I think the interesting question now is whether this pattern works on real product flows, not just sample apps. If you try it and have thoughts, I'd love to hear them.

### Required work
Output, word for word, the part of the passage about trying the pattern on real product flows that falls between "I think the" and "to hear them.", inclusive. Draw only on the passage about trying the pattern on real product flows.

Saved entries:
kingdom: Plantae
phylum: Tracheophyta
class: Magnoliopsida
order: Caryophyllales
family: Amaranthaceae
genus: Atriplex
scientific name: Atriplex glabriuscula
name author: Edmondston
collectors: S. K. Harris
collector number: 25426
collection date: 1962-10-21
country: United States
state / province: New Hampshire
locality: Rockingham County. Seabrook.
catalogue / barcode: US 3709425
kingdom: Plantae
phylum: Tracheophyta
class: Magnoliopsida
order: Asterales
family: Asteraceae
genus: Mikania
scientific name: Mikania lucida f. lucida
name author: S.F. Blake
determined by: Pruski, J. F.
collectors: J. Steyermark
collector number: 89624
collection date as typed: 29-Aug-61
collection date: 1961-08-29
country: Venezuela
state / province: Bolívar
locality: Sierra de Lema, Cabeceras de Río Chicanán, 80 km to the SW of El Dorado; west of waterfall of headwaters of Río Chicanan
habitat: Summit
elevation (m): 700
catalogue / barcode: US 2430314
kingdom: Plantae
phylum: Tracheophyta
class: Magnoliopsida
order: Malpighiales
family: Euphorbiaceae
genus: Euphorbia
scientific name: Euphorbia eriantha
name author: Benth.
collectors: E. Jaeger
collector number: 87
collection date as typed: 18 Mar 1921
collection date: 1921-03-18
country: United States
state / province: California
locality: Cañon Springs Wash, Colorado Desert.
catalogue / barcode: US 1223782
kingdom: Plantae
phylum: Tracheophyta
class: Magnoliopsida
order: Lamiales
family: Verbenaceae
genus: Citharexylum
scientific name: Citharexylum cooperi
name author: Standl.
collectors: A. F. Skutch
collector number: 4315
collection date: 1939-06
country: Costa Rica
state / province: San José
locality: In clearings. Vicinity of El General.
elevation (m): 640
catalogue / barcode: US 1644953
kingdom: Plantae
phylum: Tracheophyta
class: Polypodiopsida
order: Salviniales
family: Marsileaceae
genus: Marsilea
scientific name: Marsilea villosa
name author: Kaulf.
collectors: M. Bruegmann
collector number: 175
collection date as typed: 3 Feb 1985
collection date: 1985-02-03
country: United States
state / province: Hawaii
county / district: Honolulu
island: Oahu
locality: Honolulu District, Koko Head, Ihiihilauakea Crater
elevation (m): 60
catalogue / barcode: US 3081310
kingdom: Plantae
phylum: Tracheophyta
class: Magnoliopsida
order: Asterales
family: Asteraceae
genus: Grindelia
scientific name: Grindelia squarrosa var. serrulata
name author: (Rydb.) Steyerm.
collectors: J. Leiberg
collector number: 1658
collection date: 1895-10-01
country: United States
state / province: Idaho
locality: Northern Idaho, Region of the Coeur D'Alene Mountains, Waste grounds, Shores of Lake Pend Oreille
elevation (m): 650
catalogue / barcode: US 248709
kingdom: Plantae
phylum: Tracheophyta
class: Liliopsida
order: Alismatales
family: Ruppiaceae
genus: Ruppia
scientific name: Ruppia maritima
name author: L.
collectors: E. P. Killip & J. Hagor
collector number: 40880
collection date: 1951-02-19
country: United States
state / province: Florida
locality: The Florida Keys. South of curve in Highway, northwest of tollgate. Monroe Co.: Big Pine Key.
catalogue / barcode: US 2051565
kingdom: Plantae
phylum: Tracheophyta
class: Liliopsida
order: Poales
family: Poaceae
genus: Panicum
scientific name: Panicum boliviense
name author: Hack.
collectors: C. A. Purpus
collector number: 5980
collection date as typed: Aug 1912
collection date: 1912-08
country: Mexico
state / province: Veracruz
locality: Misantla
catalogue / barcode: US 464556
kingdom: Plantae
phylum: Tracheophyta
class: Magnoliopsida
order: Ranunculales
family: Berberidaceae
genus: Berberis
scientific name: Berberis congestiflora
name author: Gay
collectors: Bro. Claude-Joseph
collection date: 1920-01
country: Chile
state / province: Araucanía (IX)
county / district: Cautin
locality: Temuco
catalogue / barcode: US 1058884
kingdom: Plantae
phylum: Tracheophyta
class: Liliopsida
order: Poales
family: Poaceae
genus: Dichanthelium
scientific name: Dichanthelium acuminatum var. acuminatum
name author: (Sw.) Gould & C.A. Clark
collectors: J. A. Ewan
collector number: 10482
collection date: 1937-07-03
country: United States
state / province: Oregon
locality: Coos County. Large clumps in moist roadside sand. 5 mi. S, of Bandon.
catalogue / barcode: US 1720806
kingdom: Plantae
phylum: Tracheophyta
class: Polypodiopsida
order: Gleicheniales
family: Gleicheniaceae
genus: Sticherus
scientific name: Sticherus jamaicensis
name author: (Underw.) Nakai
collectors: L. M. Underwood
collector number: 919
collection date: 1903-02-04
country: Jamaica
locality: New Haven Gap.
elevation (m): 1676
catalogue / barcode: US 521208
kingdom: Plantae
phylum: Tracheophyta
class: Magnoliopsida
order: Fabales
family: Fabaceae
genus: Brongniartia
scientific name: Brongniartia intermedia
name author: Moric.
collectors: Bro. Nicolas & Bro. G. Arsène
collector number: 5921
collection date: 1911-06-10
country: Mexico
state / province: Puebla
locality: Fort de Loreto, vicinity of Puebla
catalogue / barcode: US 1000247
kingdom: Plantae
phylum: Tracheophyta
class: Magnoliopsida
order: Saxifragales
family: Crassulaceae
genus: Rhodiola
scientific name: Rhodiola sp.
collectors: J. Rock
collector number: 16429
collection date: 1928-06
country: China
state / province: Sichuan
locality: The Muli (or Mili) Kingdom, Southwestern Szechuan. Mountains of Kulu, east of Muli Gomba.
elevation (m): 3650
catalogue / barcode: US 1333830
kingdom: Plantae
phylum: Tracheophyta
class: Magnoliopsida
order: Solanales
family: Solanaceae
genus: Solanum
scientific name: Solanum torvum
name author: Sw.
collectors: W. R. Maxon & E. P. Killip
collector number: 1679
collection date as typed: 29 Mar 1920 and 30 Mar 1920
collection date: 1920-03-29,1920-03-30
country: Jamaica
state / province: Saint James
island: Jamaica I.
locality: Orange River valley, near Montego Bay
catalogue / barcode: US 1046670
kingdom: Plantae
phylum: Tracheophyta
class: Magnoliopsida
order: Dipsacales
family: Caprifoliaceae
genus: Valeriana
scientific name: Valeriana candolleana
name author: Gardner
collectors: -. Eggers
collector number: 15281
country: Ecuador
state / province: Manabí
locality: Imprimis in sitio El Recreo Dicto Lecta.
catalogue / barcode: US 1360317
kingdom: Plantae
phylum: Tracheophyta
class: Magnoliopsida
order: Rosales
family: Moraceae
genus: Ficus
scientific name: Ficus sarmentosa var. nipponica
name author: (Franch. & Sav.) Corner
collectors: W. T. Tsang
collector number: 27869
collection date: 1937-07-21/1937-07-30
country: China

### Exercise response
I think the interesting question now is whether this pattern works on real product flows, not just sample apps. If you try it and have thoughts, I'd love to hear them.